▶ _Exercise_: Rename "Зелений" as "Чорний" in the lines of the material from the line with "水部．巳集．頁118．下左" to the line with "4061504006826", and give those lines back with nothing else changed. Leave the pictures out.

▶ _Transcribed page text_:
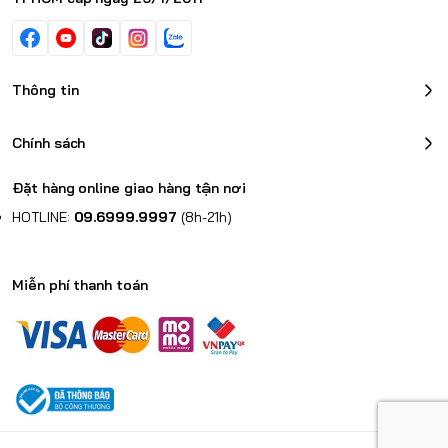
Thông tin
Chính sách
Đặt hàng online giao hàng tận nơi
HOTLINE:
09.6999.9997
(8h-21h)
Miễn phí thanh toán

* * *

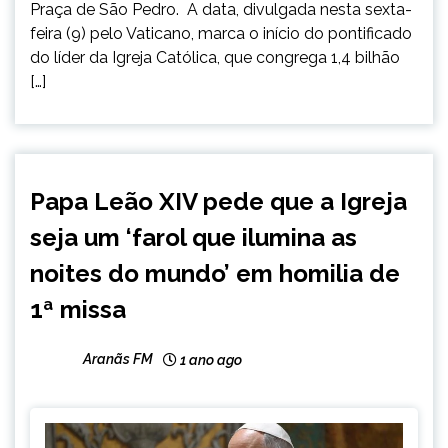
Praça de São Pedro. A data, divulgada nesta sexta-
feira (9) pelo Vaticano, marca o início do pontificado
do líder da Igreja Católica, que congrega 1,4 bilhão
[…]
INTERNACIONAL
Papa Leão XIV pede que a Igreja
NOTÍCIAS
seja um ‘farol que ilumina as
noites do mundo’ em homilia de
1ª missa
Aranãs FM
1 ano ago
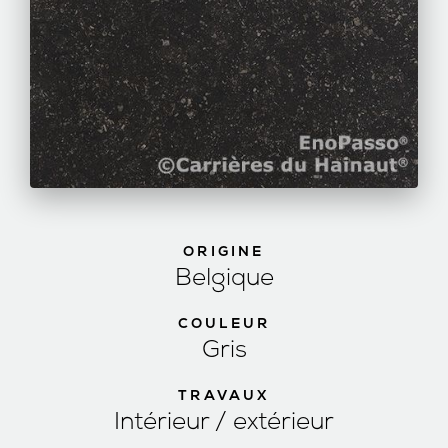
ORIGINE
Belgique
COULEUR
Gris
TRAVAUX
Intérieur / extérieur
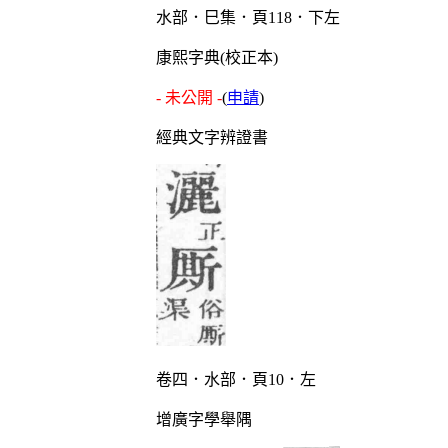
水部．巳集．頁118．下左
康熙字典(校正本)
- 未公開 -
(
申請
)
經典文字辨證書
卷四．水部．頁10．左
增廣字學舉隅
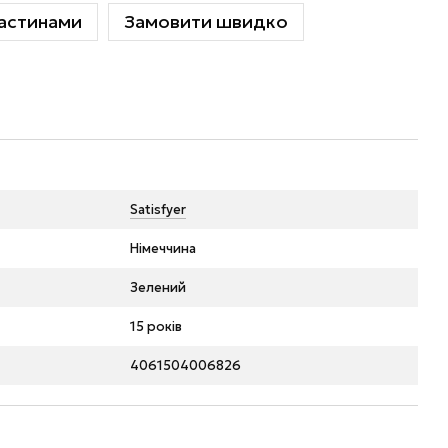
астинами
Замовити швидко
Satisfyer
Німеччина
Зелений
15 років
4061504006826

▶ _Exercise solution_:
水部．巳集．頁118．下左
康熙字典(校正本)
- 未公開 -
(
申請
)
經典文字辨證書
卷四．水部．頁10．左
增廣字學舉隅
астинами
Замовити швидко
Satisfyer
Німеччина
Чорний
15 років
4061504006826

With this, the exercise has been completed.